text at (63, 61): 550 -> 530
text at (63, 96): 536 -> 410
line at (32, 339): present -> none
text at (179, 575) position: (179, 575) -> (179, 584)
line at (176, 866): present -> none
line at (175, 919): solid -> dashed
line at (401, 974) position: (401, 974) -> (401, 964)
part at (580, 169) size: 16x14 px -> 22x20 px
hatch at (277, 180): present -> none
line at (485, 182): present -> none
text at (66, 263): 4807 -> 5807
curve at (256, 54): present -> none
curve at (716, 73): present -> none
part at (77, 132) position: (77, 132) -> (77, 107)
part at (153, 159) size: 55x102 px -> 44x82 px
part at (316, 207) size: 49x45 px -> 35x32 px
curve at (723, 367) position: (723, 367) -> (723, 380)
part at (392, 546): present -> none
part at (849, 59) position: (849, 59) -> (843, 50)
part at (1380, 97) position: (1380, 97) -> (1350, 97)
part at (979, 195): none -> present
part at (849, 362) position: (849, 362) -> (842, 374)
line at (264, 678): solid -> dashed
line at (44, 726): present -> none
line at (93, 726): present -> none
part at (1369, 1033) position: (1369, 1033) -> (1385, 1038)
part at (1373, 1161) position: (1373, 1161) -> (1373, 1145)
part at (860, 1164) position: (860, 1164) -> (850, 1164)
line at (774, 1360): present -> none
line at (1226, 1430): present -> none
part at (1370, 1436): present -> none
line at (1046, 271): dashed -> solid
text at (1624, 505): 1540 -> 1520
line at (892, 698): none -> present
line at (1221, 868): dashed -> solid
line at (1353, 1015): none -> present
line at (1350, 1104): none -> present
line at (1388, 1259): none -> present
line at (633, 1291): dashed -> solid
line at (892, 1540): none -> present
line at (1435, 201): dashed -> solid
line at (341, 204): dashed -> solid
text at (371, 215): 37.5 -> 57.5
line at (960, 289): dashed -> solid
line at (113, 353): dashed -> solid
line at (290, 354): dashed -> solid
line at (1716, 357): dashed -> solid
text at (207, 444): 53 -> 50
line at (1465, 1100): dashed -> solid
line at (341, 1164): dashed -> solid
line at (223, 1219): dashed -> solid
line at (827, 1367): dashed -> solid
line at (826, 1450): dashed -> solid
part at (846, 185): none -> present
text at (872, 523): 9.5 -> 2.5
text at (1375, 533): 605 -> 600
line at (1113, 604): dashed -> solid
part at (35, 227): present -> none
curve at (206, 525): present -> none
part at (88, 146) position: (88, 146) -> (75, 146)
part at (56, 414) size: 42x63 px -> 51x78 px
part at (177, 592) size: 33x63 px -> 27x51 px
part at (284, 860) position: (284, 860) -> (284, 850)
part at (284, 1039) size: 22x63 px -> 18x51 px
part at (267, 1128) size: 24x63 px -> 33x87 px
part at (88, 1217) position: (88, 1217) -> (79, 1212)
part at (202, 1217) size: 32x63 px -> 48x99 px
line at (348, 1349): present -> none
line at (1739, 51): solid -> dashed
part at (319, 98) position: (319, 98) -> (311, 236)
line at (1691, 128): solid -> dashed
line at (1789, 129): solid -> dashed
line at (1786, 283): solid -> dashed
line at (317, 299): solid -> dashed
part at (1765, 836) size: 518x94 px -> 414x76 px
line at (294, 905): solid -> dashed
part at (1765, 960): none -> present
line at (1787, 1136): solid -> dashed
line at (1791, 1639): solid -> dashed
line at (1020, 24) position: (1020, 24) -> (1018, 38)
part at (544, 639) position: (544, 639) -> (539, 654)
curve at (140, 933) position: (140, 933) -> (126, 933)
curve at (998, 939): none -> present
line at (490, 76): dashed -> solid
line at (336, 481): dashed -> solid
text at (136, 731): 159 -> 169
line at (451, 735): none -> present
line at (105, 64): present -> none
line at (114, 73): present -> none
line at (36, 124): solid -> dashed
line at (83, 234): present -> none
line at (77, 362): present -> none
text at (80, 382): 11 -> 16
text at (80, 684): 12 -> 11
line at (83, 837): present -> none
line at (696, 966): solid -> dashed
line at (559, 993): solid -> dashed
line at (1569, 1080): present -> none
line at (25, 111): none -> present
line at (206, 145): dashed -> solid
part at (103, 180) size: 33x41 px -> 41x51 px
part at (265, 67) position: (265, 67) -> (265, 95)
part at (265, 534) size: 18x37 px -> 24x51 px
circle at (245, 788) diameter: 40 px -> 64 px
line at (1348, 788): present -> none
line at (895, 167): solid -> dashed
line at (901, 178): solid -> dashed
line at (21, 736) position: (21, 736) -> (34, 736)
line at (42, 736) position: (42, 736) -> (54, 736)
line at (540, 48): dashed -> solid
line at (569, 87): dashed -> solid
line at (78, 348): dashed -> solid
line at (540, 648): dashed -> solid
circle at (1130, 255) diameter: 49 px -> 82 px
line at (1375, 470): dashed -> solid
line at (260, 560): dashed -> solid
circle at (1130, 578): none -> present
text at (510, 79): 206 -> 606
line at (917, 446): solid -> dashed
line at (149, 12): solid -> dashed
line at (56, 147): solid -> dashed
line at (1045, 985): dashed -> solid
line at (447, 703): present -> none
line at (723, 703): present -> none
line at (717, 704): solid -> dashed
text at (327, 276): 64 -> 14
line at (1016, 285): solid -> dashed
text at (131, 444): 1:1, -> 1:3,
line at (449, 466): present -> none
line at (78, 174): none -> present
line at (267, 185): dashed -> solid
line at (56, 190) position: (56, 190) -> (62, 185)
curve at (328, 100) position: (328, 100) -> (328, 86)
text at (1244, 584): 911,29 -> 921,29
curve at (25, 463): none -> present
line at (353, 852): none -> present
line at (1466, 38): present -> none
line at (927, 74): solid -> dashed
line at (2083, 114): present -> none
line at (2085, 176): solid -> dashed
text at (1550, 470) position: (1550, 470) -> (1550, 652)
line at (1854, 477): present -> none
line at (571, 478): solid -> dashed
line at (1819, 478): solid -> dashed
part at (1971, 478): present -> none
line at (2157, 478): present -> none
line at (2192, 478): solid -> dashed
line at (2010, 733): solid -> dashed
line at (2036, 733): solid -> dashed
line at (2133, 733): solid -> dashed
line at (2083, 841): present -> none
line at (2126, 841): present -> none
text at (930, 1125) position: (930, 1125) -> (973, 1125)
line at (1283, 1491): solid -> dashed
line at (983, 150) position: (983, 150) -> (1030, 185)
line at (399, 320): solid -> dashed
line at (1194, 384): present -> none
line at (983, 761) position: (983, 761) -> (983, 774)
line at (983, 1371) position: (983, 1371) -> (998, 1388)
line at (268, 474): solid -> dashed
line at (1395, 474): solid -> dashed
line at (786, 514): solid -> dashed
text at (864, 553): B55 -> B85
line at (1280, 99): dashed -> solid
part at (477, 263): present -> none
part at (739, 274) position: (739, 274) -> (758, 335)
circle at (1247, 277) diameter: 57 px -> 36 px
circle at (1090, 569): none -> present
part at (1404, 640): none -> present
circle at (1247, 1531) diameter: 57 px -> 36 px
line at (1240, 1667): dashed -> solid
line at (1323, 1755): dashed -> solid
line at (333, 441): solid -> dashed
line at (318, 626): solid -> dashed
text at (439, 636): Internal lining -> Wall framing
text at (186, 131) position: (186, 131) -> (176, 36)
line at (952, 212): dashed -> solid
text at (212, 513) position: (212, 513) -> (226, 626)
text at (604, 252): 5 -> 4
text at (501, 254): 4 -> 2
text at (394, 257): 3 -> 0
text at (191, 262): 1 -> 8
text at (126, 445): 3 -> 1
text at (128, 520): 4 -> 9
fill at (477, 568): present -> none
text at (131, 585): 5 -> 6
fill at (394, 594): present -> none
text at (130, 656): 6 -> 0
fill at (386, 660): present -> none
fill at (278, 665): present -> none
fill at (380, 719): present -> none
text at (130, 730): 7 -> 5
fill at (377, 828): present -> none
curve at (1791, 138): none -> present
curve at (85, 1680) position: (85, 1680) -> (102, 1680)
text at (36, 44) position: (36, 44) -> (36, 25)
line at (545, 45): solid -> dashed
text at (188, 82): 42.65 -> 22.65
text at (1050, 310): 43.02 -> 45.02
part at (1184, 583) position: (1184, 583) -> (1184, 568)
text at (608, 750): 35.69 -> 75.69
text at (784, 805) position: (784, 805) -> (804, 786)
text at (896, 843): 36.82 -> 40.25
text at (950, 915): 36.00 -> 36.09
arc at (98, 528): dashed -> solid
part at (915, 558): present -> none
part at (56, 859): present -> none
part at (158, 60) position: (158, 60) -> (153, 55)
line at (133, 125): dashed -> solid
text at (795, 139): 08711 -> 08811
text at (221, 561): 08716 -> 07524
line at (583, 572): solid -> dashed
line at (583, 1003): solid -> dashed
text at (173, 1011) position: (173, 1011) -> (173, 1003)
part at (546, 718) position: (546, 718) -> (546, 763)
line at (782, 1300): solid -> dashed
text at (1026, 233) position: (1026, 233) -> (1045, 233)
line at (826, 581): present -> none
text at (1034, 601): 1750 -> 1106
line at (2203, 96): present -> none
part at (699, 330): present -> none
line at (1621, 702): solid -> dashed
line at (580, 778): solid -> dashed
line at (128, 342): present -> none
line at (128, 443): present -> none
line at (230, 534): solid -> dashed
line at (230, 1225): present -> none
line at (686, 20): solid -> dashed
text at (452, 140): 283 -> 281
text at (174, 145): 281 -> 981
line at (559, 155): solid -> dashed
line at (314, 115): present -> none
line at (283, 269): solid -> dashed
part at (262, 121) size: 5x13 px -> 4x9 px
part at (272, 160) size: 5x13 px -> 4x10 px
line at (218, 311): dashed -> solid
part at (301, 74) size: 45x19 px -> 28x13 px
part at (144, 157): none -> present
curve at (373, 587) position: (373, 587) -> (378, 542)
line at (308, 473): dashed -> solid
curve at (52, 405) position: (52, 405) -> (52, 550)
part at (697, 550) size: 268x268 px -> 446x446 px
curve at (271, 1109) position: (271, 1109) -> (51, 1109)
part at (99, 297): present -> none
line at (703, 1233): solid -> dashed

= = = = = = =

**What you will do:**
Return every line from the start of the material through the line containing "line at (774, 1360): present -> none", with that line included, reproducing each one character for character.

**Reply:**
text at (63, 61): 550 -> 530
text at (63, 96): 536 -> 410
line at (32, 339): present -> none
text at (179, 575) position: (179, 575) -> (179, 584)
line at (176, 866): present -> none
line at (175, 919): solid -> dashed
line at (401, 974) position: (401, 974) -> (401, 964)
part at (580, 169) size: 16x14 px -> 22x20 px
hatch at (277, 180): present -> none
line at (485, 182): present -> none
text at (66, 263): 4807 -> 5807
curve at (256, 54): present -> none
curve at (716, 73): present -> none
part at (77, 132) position: (77, 132) -> (77, 107)
part at (153, 159) size: 55x102 px -> 44x82 px
part at (316, 207) size: 49x45 px -> 35x32 px
curve at (723, 367) position: (723, 367) -> (723, 380)
part at (392, 546): present -> none
part at (849, 59) position: (849, 59) -> (843, 50)
part at (1380, 97) position: (1380, 97) -> (1350, 97)
part at (979, 195): none -> present
part at (849, 362) position: (849, 362) -> (842, 374)
line at (264, 678): solid -> dashed
line at (44, 726): present -> none
line at (93, 726): present -> none
part at (1369, 1033) position: (1369, 1033) -> (1385, 1038)
part at (1373, 1161) position: (1373, 1161) -> (1373, 1145)
part at (860, 1164) position: (860, 1164) -> (850, 1164)
line at (774, 1360): present -> none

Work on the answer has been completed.